World Sickle Cell Awareness Day observed each June 19th
By Eilene E. Guy, American Red Cross volunteer
The American Red Cross believes Black lives matter. That’s why it’s urgent that more Black and African Americans roll up their sleeves and donate lifesaving blood for those living with sickle cell disease.
Cleveland teenager Makenzie Nance is one of an estimated 100,000 people in the U.S. who have sickle cell disease (SCD). Some 90% of those are of African descent and roughly 1,000 babies are born with the disease each year.
Sickle cell disease is a hereditary condition that can be life threatening. It leads to anemia (a shortage of red blood cells), causing fatigue and possible damage to blood vessels and vital organs. It often causes severe pain that can last for hours or days; it can even lead to disabling strokes.

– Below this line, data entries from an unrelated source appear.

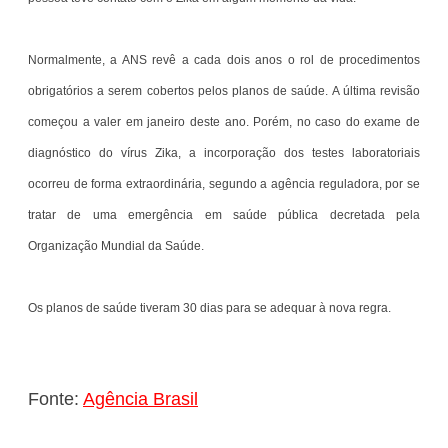
Normalmente, a ANS revê a cada dois anos o rol de procedimentos
obrigatórios a serem cobertos pelos planos de saúde. A última revisão
começou a valer em janeiro deste ano. Porém, no caso do exame de
diagnóstico do vírus Zika, a incorporação dos testes laboratoriais
ocorreu de forma extraordinária, segundo a agência reguladora, por se
tratar de uma emergência em saúde pública decretada pela
Organização Mundial da Saúde.
Os planos de saúde tiveram 30 dias para se adequar à nova regra.
Fonte:
Agência Brasil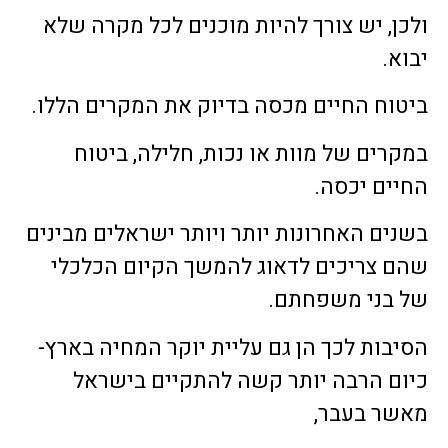
ולכן, יש צורך להיות מוכנים לכל מקרה שלא
יבוא.
ביטוח החיים מכסה בדיוק את המקרים הללו.
במקרים של מוות או נכות, חלילה, ביטוח
החיים יכסה.
בשנים האחרונות יותר ויותר ישראלים מבינים
שהם צריכים לדאוג להמשך הקיום הכלכלי
של בני משפחתם.
הסיבות לכך הן גם עליית יוקר המחיה בארץ-
כיום הרבה יותר קשה להתקיים בישראל
מאשר בעבר,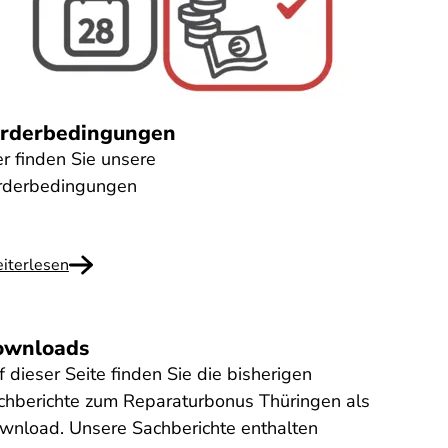
rderbedingungen
er finden Sie unsere
rderbedingungen
iterlesen
ownloads
 dieser Seite finden Sie die bisherigen
chberichte zum Reparaturbonus Thüringen als
wnload. Unsere Sachberichte enthalten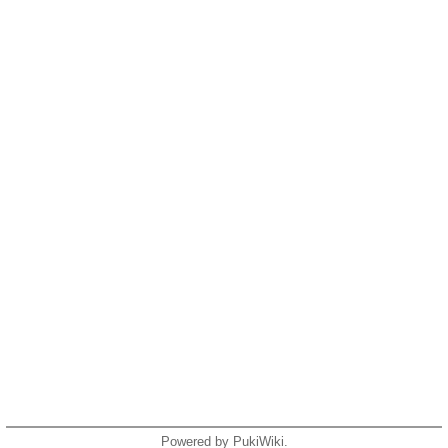
Powered by PukiWiki.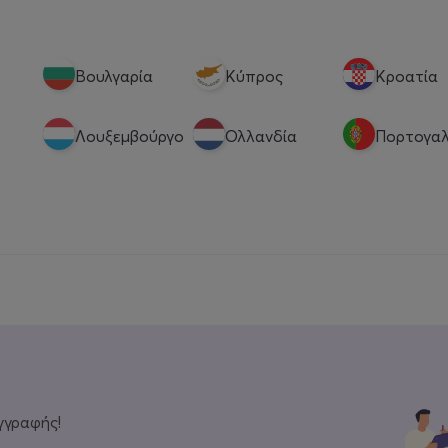
Βουλγαρία
Κύπρος
Κροατία
Λουξεμβούργο
Ολλανδία
Πορτογαλ
γγραφής!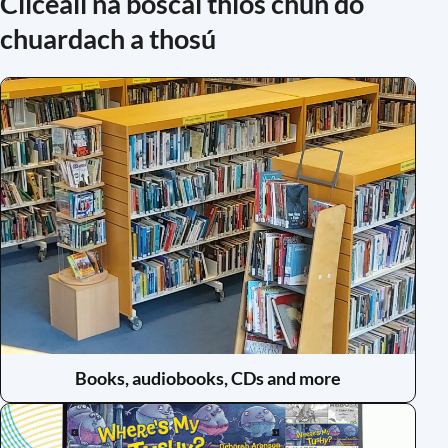
Cliceáil na boscaí thíos chun do
chuardach a thosú
Books, audiobooks, CDs and more
(opens
in
a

Makenzie was a preschooler when she first had a critically low hemoglobin level – which meant her red blood cells couldn’t carry oxygen from her lungs throughout her body. She needed a blood transfusion immediately.
And to be the most effective, that blood needed to come from someone of her own ethnicity, an African American.

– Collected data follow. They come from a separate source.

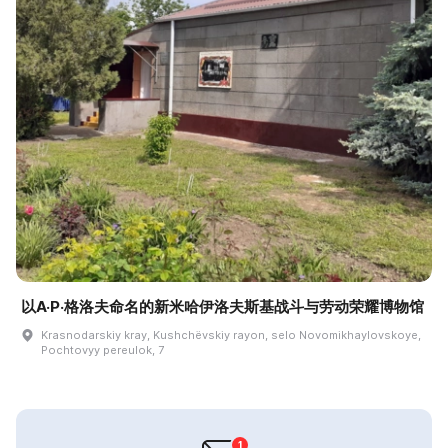
以A·P·格洛夫命名的新米哈伊洛夫斯基战斗与劳动荣耀博物馆
Krasnodarskiy kray, Kushchëvskiy rayon, selo Novomikhaylovskoye,
Pochtovyy pereulok, 7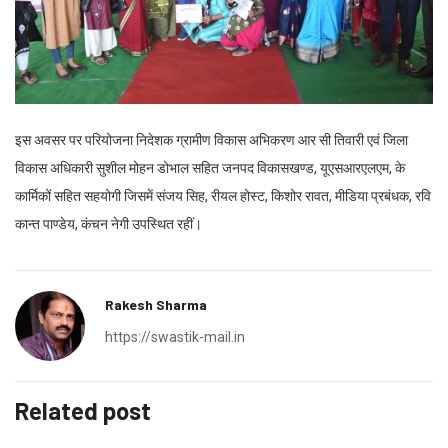
इस अवसर पर परियोजना निदेशक ग्रामीण विकास अभिकरण आर सी तिवारी एवं जिला
विकास अधिकारी सुशील मोहन डोभाल सहित जनपद विकासखण्ड, यूएसआरएलएम, के
कार्मिकों सहित सहयोगी जिसमें संजय सिह, रीयल होस्ट, किशोर रावत, मीडिया प्रबंधक, रवि
कान्त पाण्डेय, कंचन नेगी उपस्थित रहीं।
Rakesh Sharma
https://swastik-mail.in
Related post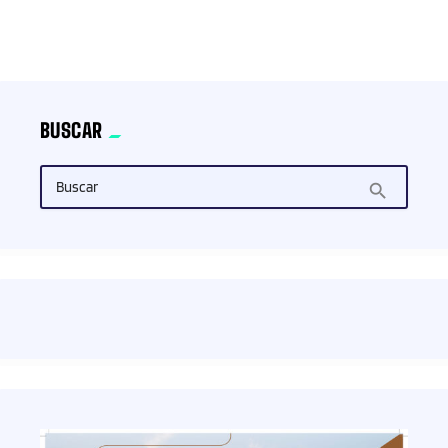
trending_flat
BUSCAR
Buscar
search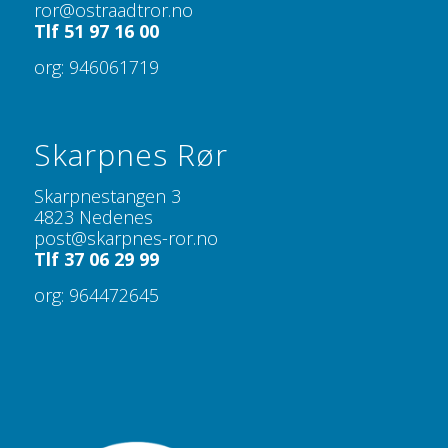
ror@ostraadtror.no
Tlf 51 97 16 00
org: 946061719
Skarpnes Rør
Skarpnestangen 3
4823 Nedenes
post@skarpnes-ror.no
Tlf 37 06 29 99
org: 964472645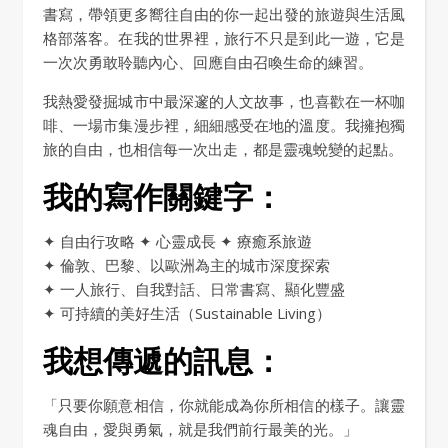
書寫，帶領更多嚮往自由的你一起出發的旅遊與生活風
格部落客。在我的世界裡，旅行不只是到此一遊，它是
一次次勇敢聆聽內心、回應自由召喚生命的練習。
我熱愛發掘城市中最深邃的人文故事，也喜歡在一杯咖
啡、一場市集漫步裡，細細感受在地的溫度。我擁抱獨
旅的自由，也相信每一次出走，都是靈魂蛻變的起點。
我的寫作關鍵字：
✦ 自由行攻略 ✦ 心靈成長 ✦ 療癒系旅遊
✦ 倫敦、巴黎、以歐洲為主的城市深度探索
✦ 一人旅行、自我對話、日常書寫、顯化豐盛
✦ 可持續的美好生活（Sustainable Living）
我想傳遞的訊息：
「只要你願意相信，你就能成為你所相信的樣子。讓靈
魂自由，愛與勇氣，就是我們前行最美的光。」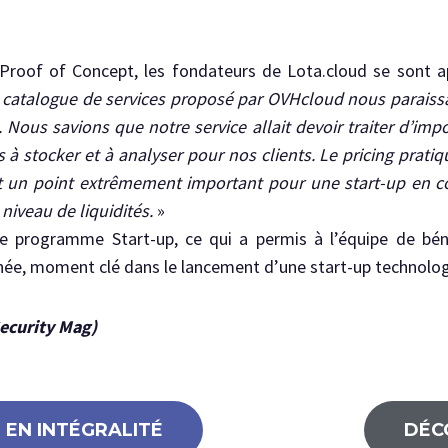
 Proof of Concept, les fondateurs de Lota.cloud se sont 
 catalogue de services proposé par OVHcloud nous paraissa
. Nous savions que notre service allait devoir traiter d’im
à stocker et à analyser pour nos clients. Le pricing pratiqu
est un point extrêmement important pour une start-up en c
niveau de liquidités.
»
 le programme Start-up, ce qui a permis à l’équipe de b
nnée, moment clé dans le lancement d’une start-up technolo
Security Mag)
E EN INTÉGRALITÉ
DÉC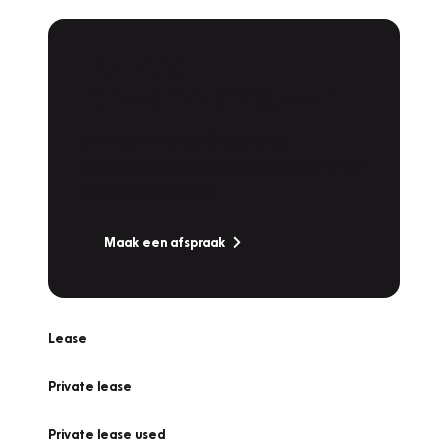
Plan een
Werkplaatsafspraak
Is uw auto toe aan Onderhoud,
Bandenwissel of een Vakantiecheck? Plan
online een afspraak!
Maak een afspraak
Lease
Private lease
Private lease used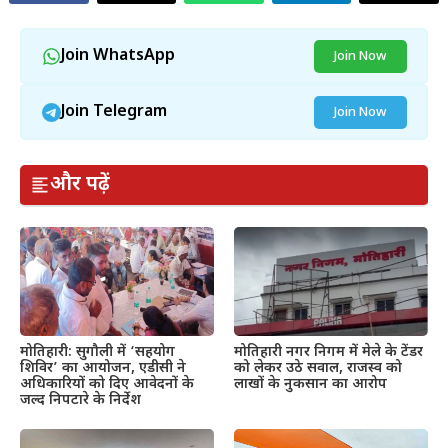
Join WhatsApp
Join Now
Join Telegram
Join Now
और पढ़ें
मोतिहारी: सुगौली में ‘सहयोग
मोतिहारी नगर निगम में मेले के टेंडर
शिविर’ का आयोजन, एडीसी ने
को लेकर उठे सवाल, राजस्व को
अधिकारियों को दिए आवेदनों के
लाखों के नुकसान का आरोप
जल्द निपटारे के निर्देश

“They told me there was a shortage of African American blood,” her mother, Demeatrice Nance, recalls. “It had to be flown in from somewhere else. That’s when I realized the importance of getting African Americans to donate blood.”
Thanks to Makenzie getting regular checkups and immediate attention when she gets so much as a common cold, the 17-year-old has only had two transfusions. “But we know friends who have to have transfusions every couple of months,” Demeatrice said.
Makenzie’s condition could change at any time, requiring more transfusions. A single patient with SCD can need up to 50-100 pints of blood each year.
The Red Cross, which collects about 40% of the nation’s blood supply, wants to be sure there’s plenty of blood to meet these very specific needs. In an all-out effort to fill the gap, the Red Cross is trying to triple the number of Black and African American blood donors by the end of December 2024.
SCD also affects people with ancestors from India, Central and South America, the Middle East, the Caribbean and Mediterranean nations such as Italy, Greece, France and Turkey.
Both Makenzie and her mom are active in recruiting blood donors. “African Americans just haven’t been educated about giving blood,” Demeatrice said. “ ‘Oh, I don’t like needles,’ or ‘Oh, they’ll take all my blood.’ We have to dispel all of that misinformation.”
Makenzie goes to high schools around Cleveland to educate her peers. And because she’s spent so much time in hospitals and doctors’ offices herself, she wants to go into nursing; she’s already a Certified Nursing Assistant with a goal of becoming a Registered Nurse.
Demeatrice regularly sponsors Red Cross blood drives which include information about SCD as well as team that can do finger pricks to screen for the trait that can lead to having a child with the disease.
“I’m all in,” for spreading the word about SCD, with the goal of early detection and plenty of blood for effective treatment, she said.